**Work to be completed**
Change every "Skoda" in the extracted page text data below to "Škoda" and reproduce all lines otherwise unchanged. Leave the picture placeholders out of your answer.

**Extracted page text data**

--- START ---

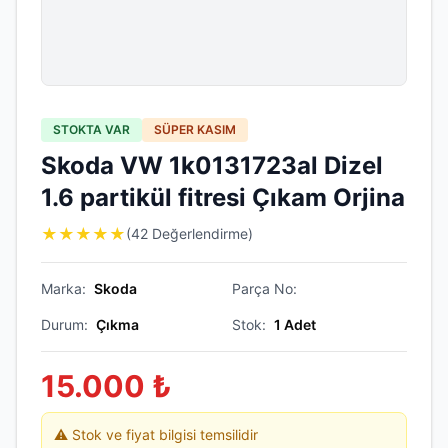
STOKTA VAR
SÜPER KASIM
Skoda VW 1k0131723al Dizel
1.6 partikül fitresi Çıkam Orjina
★
★
★
★
★
(42 Değerlendirme)
Marka:
Skoda
Parça No:
Durum:
Çıkma
Stok:
1
Adet
15.000
₺
⚠️ Stok ve fiyat bilgisi temsilidir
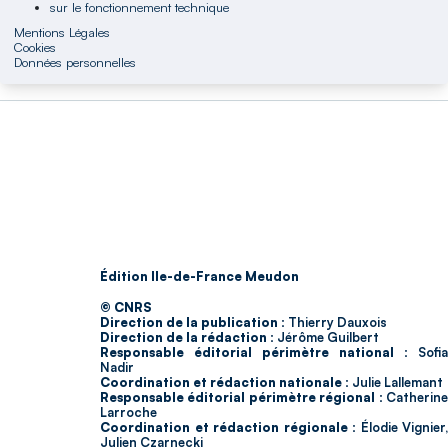
sur le fonctionnement technique
Mentions Légales
Cookies
Données personnelles
Édition Ile-de-France Meudon
© CNRS
Direction de la publication :
Thierry Dauxois
Direction de la rédaction :
Jérôme Guilbert
Responsable éditorial périmètre national :
Sofia
Nadir
Coordination et rédaction nationale :
Julie Lallemant
Responsable éditorial périmètre régional :
Catherin
Larroche
Coordination et rédaction régionale :
Élodie Vignier,
Julien Czarnecki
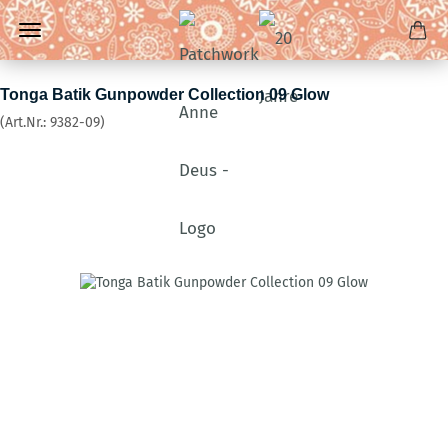
Tonga Batik Gunpowder Collection 09 Glow
(Art.Nr.:
9382-09
)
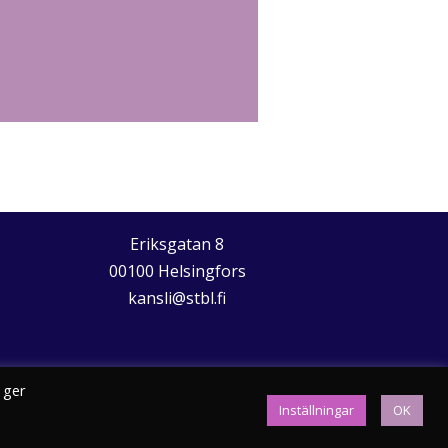
Eriksgatan 8
00100 Helsingfors
kansli@stbl.fi
 ger
Inställningar
OK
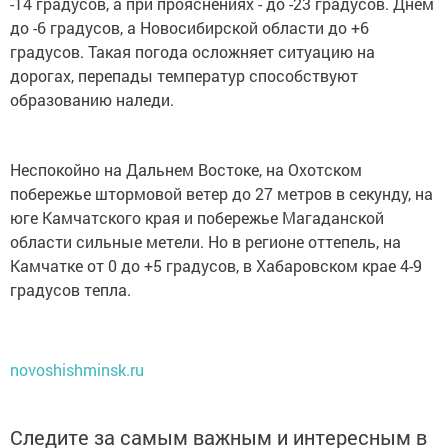
-14 градусов, а при прояснениях - до -23 градусов. Днем
до -6 градусов, а Новосибирской области до +6
градусов. Такая погода осложняет ситуацию на
дорогах, перепады температур способствуют
образованию наледи.
Неспокойно на Дальнем Востоке, на Охотском
побережье штормовой ветер до 27 метров в секунду, на
юге Камчатского края и побережье Магаданской
области сильные метели. Но в регионе оттепель, на
Камчатке от 0 до +5 градусов, в Хабаровском крае 4-9
градусов тепла.
novoshishminsk.ru
Следите за самым важным и интересным в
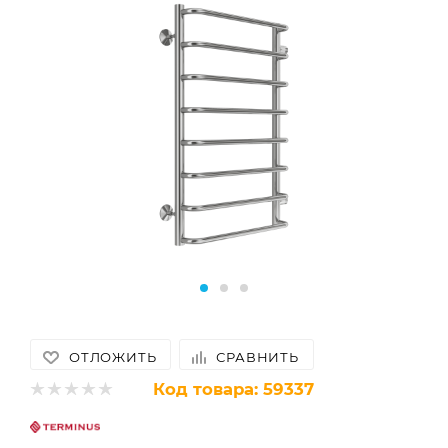
ОТЛОЖИТЬ
СРАВНИТЬ
Код товара:
59337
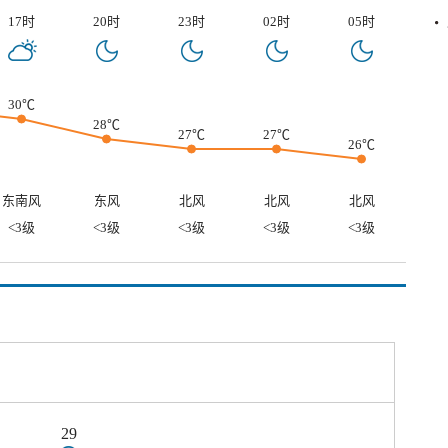
17时
20时
23时
02时
05时
30℃
28℃
27℃
27℃
26℃
东南风
东风
北风
北风
北风
<3级
<3级
<3级
<3级
<3级
29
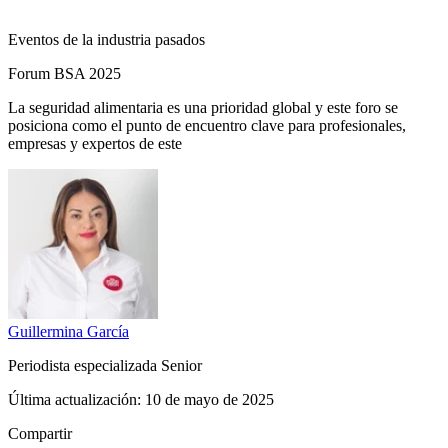
Eventos de la industria pasados
Forum BSA 2025
La seguridad alimentaria es una prioridad global y este foro se
posiciona como el punto de encuentro clave para profesionales,
empresas y expertos de este
Guillermina
García
Periodista especializada Senior
Última actualización:
10 de mayo de 2025
Compartir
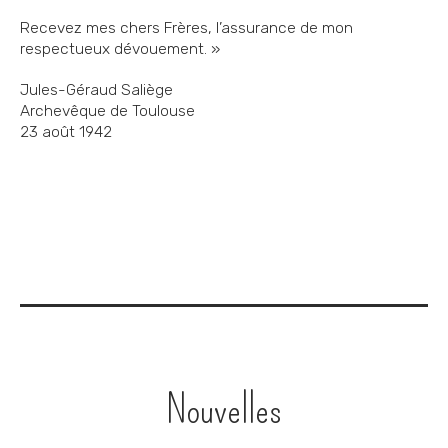
Recevez mes chers Frères, l’assurance de mon
respectueux dévouement. »
Jules-Géraud Saliège
Archevêque de Toulouse
23 août 1942
Navigation
Nouvelles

--- END ---

**Task output**
STOKTA VAR
SÜPER KASIM
Škoda VW 1k0131723al Dizel
1.6 partikül fitresi Çıkam Orjina
★
★
★
★
★
(42 Değerlendirme)
Marka:
Škoda
Parça No:
Durum:
Çıkma
Stok:
1
Adet
15.000
₺
⚠️ Stok ve fiyat bilgisi temsilidir
sur le fonctionnement technique
Mentions Légales
Cookies
Données personnelles
Édition Ile-de-France Meudon
© CNRS
Direction de la publication :
Thierry Dauxois
Direction de la rédaction :
Jérôme Guilbert
Responsable éditorial périmètre national :
Sofia
Nadir
Coordination et rédaction nationale :
Julie Lallemant
Responsable éditorial périmètre régional :
Catherin
Larroche
Coordination et rédaction régionale :
Élodie Vignier,
Julien Czarnecki
Tonga Batik Gunpowder Collection 09 Glow
(Art.Nr.:
9382-09
)
Eriksgatan 8
00100 Helsingfors
kansli@stbl.fi
 ger
Inställningar
OK
-14 градусов, а при прояснениях - до -23 градусов. Днем
до -6 градусов, а Новосибирской области до +6
градусов. Такая погода осложняет ситуацию на
дорогах, перепады температур способствуют
образованию наледи.
Неспокойно на Дальнем Востоке, на Охотском
побережье штормовой ветер до 27 метров в секунду, на
юге Камчатского края и побережье Магаданской
области сильные метели. Но в регионе оттепель, на
Камчатке от 0 до +5 градусов, в Хабаровском крае 4-9
градусов тепла.
novoshishminsk.ru
Следите за самым важным и интересным в
ОТЛОЖИТЬ
СРАВНИТЬ
Код товара:
59337
17时
20时
23时
02时
05时
30℃
28℃
27℃
27℃
26℃
东南风
东风
北风
北风
北风
<3级
<3级
<3级
<3级
<3级
29
Eventos de la industria pasados
Forum BSA 2025
La seguridad alimentaria es una prioridad global y este foro se
posiciona como el punto de encuentro clave para profesionales,
empresas y expertos de este
Guillermina
García
Periodista especializada Senior
Última actualización:
10 de mayo de 2025
Compartir
Recevez mes chers Frères, l’assurance de mon
respectueux dévouement. »
Jules-Géraud Saliège
Archevêque de Toulouse
23 août 1942
Navigation
Nouvelles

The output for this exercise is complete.